── ARTICLE

So... reality... You can't tie anything to ground, so you don't have a neutral. Both legs are "hots". And that means both legs need to have circuit breakers. Because a fault from either one of them to ground could potentially flow a lot of current in rainy conditions. (in dry conditions it would only electrify your grounds.)

The purposes of equipment safety ground

Grounds provide several important safety functions. Your grounding system is going to struggle to do its job under this setup.

  • Provide a very high current path back to neutral for a hot-ground fault -- to assure a breaker will trip. This is a left-handed way of providing ground-fault protection. In this case, this setup Will Not Do That, and could create a dangerous situation. Your best bet to resolve this is use active/intelligent 2-pole ground-fault detecting breakers (GFCI aka RCD).
  • Keep metal appliances at a safe voltage relative to your water pipes etc. Your in-house earthing system would struggle to do that against a ground fault.
  • Protect equipment by giving static electricity and lightning a way to get to earth. Your earthing system can do that.
  • Ensure your conductors don't float at very high voltage. This will be handled by the power company's grounding back at the pole.

What to do?

Given the service you have, your only option is to wire it like a NEMA 6 receptacle in the US - two hots, ground, no neutral.

First, you must remove any bonding inside your service panel between ground and any wire.

I would strongly recommend you use a split-phase or 3-phase panel, and wire this connection with a 2-pole breaker, so that both "hots" have overcurrent protection. Normally you don't need overcurrent protection on a neutral, but you don't have a neutral.

Ideally, the ground is simply a safety shield and the appliance should not connect with it at all. It's probably not a problem, but you need to consult with the manufacturer and make sure they can be powered with ground in between two hots (NEMA 6 style).

Ground is too weak to effectively assure breaker trip on a hot-ground fault. So it could sit there running 24x7 with a 10-15 amp ground fault - creating dangerous voltages in unexpected places (like your shower!), spinning your electric meter and running up your bill. Therefore I would strongly recommend you use a 2-pole ground fault detection breaker (GFCI or RCD). This would be your only protection against a ground fault in the appliance, since ground-as-high-current-path is not working.

The nuclear option

Sometimes the power company just can't provision a safe, proper service. In that case, the ultimate defense is to obtain a large service transformer of your own. Get one with a 240V primary (that goes to the utility) and a 120/240V split phase secondary (this is your main service). Since a transformer fully isolates the supply, you can configure the phase(s) and grounding as you please, i.e. correctly.

A 120/240 split phase transformer can be jumpered in either North American or Euro standard, with no compromises - exactly as you see in the first diagram. Which one would work best for you, would be a function of what electrical parts are available at sane prices, and what appliances are available at sane prices. This does not limit you. You can easily get 240V from a N.Am. configuration via NEMA 6. You can't get 120V out of a Euro panel, but you could add a parallel panel which gets 120V between neutral and the center tap.

────
── ROWS

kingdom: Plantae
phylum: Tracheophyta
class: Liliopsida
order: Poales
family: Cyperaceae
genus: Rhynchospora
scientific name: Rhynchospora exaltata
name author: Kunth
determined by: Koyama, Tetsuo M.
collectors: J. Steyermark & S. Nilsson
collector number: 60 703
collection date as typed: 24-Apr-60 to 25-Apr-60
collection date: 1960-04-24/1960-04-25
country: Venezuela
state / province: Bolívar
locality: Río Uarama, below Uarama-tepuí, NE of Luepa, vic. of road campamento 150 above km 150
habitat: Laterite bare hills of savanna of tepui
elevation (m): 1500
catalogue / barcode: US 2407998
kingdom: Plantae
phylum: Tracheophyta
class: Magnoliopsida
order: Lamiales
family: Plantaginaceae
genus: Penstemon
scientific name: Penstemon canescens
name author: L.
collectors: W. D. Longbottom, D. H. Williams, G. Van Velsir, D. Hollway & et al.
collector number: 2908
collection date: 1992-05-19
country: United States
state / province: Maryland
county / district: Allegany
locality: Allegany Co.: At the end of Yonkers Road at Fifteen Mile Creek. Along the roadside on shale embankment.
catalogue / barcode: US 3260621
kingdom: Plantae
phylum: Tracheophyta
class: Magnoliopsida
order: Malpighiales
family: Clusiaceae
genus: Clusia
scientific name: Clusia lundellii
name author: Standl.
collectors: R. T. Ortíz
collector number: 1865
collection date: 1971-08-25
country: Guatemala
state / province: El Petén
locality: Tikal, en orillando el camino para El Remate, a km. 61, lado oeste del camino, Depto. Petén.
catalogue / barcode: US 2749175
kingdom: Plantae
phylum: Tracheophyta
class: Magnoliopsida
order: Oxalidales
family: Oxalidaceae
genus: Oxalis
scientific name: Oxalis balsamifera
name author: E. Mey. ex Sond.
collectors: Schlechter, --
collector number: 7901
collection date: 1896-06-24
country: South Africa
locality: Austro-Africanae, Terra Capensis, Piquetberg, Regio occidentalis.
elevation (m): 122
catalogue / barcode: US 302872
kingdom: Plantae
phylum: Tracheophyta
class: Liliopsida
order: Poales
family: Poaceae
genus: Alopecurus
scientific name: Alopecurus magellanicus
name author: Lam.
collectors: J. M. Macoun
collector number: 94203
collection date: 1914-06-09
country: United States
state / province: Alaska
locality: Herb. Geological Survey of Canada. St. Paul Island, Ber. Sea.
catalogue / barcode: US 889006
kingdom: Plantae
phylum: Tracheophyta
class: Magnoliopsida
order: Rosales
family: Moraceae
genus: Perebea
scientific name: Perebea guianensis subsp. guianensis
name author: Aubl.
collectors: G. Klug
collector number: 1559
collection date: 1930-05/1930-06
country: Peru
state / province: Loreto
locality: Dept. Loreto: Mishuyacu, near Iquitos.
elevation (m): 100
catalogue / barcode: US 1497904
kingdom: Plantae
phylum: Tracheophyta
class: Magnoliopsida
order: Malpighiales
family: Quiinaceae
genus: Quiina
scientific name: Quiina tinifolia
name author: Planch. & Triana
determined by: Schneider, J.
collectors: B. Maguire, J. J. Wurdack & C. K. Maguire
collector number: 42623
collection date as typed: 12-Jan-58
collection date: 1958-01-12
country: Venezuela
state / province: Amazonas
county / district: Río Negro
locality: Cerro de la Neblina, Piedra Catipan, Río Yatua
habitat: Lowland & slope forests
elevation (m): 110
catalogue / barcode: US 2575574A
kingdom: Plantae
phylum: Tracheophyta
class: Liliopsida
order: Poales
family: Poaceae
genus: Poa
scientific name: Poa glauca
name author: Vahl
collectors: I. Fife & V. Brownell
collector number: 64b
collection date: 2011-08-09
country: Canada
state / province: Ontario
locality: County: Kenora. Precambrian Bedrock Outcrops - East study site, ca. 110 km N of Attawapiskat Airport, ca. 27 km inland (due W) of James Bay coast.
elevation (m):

────

#### TASK REQUIREMENTS:
For each statement, say yes or no to whether it agrees with the grounding text, and quote the words from the text that decide it. (a) Each of the two legs needs its own circuit breaker. (b) The in-house earthing system is unable to give lightning a way to get to earth. (c) A Euro panel can supply 120V. Rely on the grounding text alone.

#### FINISHED TASK:
(a) Yes: "And that means both legs need to have circuit breakers."
(b) No: "Protect equipment by giving static electricity and lightning a way to get to earth. Your earthing system can do that."
(c) No: "You can't get 120V out of a Euro panel"